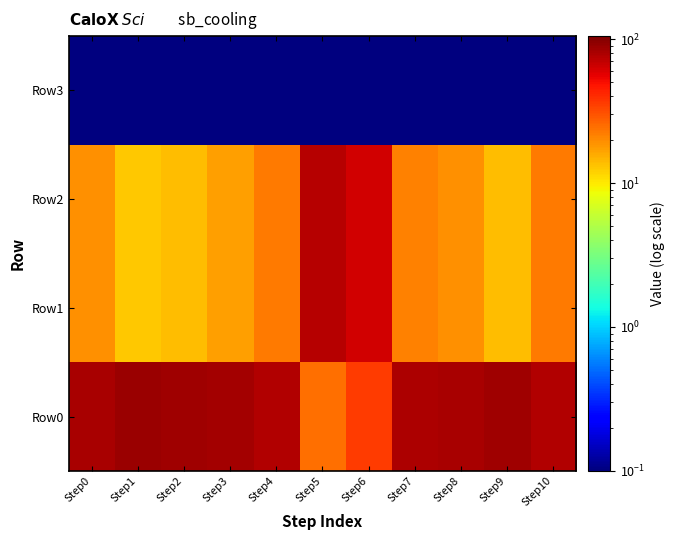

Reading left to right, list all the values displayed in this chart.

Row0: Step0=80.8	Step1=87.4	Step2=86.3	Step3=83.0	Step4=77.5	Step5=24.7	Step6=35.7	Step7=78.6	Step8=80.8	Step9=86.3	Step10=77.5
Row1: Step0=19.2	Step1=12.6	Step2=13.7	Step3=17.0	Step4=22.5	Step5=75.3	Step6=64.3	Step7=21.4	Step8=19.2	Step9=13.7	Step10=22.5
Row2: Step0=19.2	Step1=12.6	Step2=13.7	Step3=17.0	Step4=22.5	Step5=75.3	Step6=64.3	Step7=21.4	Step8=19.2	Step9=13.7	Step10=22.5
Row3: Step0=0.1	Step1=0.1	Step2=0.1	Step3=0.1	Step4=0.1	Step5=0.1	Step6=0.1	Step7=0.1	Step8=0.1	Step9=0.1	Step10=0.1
:::::
▶ [Exercise]:
Reproduce the records above verbatim, leaving out the pictures.

▶ [Exercise solution]:
Reading left to right, list all the values displayed in this chart.

Row0: Step0=80.8	Step1=87.4	Step2=86.3	Step3=83.0	Step4=77.5	Step5=24.7	Step6=35.7	Step7=78.6	Step8=80.8	Step9=86.3	Step10=77.5
Row1: Step0=19.2	Step1=12.6	Step2=13.7	Step3=17.0	Step4=22.5	Step5=75.3	Step6=64.3	Step7=21.4	Step8=19.2	Step9=13.7	Step10=22.5
Row2: Step0=19.2	Step1=12.6	Step2=13.7	Step3=17.0	Step4=22.5	Step5=75.3	Step6=64.3	Step7=21.4	Step8=19.2	Step9=13.7	Step10=22.5
Row3: Step0=0.1	Step1=0.1	Step2=0.1	Step3=0.1	Step4=0.1	Step5=0.1	Step6=0.1	Step7=0.1	Step8=0.1	Step9=0.1	Step10=0.1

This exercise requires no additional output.